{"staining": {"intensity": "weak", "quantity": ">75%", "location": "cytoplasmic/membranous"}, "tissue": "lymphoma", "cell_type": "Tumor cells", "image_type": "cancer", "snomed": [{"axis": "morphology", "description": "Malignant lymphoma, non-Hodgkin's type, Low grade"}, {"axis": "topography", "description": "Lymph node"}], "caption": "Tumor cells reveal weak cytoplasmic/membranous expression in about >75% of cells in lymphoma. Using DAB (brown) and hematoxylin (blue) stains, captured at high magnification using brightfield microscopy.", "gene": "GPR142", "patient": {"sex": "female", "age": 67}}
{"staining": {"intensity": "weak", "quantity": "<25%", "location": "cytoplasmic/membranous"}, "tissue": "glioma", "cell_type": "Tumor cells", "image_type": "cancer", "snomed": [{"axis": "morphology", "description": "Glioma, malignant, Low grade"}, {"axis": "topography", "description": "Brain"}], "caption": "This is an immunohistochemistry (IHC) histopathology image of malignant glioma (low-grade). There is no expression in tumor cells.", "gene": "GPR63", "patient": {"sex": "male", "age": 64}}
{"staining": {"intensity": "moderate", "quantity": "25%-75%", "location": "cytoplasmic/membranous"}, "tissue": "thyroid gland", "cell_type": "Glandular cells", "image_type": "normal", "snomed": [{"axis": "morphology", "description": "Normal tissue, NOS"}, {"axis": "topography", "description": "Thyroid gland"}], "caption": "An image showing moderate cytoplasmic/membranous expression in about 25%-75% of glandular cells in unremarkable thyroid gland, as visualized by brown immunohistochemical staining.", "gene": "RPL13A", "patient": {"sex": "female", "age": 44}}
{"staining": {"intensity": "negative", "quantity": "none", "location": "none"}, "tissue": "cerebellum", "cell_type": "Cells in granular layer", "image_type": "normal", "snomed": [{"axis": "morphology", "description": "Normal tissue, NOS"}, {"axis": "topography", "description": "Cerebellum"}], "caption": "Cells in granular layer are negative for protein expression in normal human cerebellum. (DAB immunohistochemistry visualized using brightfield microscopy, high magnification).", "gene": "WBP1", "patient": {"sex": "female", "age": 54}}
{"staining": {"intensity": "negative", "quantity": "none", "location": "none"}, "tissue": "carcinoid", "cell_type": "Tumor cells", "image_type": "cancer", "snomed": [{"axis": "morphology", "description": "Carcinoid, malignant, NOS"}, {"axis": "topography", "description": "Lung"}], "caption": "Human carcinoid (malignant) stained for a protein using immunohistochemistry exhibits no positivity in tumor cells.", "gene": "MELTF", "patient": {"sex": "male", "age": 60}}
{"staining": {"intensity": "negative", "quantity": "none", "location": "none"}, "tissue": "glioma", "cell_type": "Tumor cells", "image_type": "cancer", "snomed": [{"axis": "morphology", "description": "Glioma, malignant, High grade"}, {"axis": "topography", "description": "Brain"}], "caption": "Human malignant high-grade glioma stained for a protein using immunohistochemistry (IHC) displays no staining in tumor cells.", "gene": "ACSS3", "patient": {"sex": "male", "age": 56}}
*-*-*
Prompt -
Make a verbatim copy of each record.

Finished exercise -
{"staining": {"intensity": "weak", "quantity": ">75%", "location": "cytoplasmic/membranous"}, "tissue": "lymphoma", "cell_type": "Tumor cells", "image_type": "cancer", "snomed": [{"axis": "morphology", "description": "Malignant lymphoma, non-Hodgkin's type, Low grade"}, {"axis": "topography", "description": "Lymph node"}], "caption": "Tumor cells reveal weak cytoplasmic/membranous expression in about >75% of cells in lymphoma. Using DAB (brown) and hematoxylin (blue) stains, captured at high magnification using brightfield microscopy.", "gene": "GPR142", "patient": {"sex": "female", "age": 67}}
{"staining": {"intensity": "weak", "quantity": "<25%", "location": "cytoplasmic/membranous"}, "tissue": "glioma", "cell_type": "Tumor cells", "image_type": "cancer", "snomed": [{"axis": "morphology", "description": "Glioma, malignant, Low grade"}, {"axis": "topography", "description": "Brain"}], "caption": "This is an immunohistochemistry (IHC) histopathology image of malignant glioma (low-grade). There is no expression in tumor cells.", "gene": "GPR63", "patient": {"sex": "male", "age": 64}}
{"staining": {"intensity": "moderate", "quantity": "25%-75%", "location": "cytoplasmic/membranous"}, "tissue": "thyroid gland", "cell_type": "Glandular cells", "image_type": "normal", "snomed": [{"axis": "morphology", "description": "Normal tissue, NOS"}, {"axis": "topography", "description": "Thyroid gland"}], "caption": "An image showing moderate cytoplasmic/membranous expression in about 25%-75% of glandular cells in unremarkable thyroid gland, as visualized by brown immunohistochemical staining.", "gene": "RPL13A", "patient": {"sex": "female", "age": 44}}
{"staining": {"intensity": "negative", "quantity": "none", "location": "none"}, "tissue": "cerebellum", "cell_type": "Cells in granular layer", "image_type": "normal", "snomed": [{"axis": "morphology", "description": "Normal tissue, NOS"}, {"axis": "topography", "description": "Cerebellum"}], "caption": "Cells in granular layer are negative for protein expression in normal human cerebellum. (DAB immunohistochemistry visualized using brightfield microscopy, high magnification).", "gene": "WBP1", "patient": {"sex": "female", "age": 54}}
{"staining": {"intensity": "negative", "quantity": "none", "location": "none"}, "tissue": "carcinoid", "cell_type": "Tumor cells", "image_type": "cancer", "snomed": [{"axis": "morphology", "description": "Carcinoid, malignant, NOS"}, {"axis": "topography", "description": "Lung"}], "caption": "Human carcinoid (malignant) stained for a protein using immunohistochemistry exhibits no positivity in tumor cells.", "gene": "MELTF", "patient": {"sex": "male", "age": 60}}
{"staining": {"intensity": "negative", "quantity": "none", "location": "none"}, "tissue": "glioma", "cell_type": "Tumor cells", "image_type": "cancer", "snomed": [{"axis": "morphology", "description": "Glioma, malignant, High grade"}, {"axis": "topography", "description": "Brain"}], "caption": "Human malignant high-grade glioma stained for a protein using immunohistochemistry (IHC) displays no staining in tumor cells.", "gene": "ACSS3", "patient": {"sex": "male", "age": 56}}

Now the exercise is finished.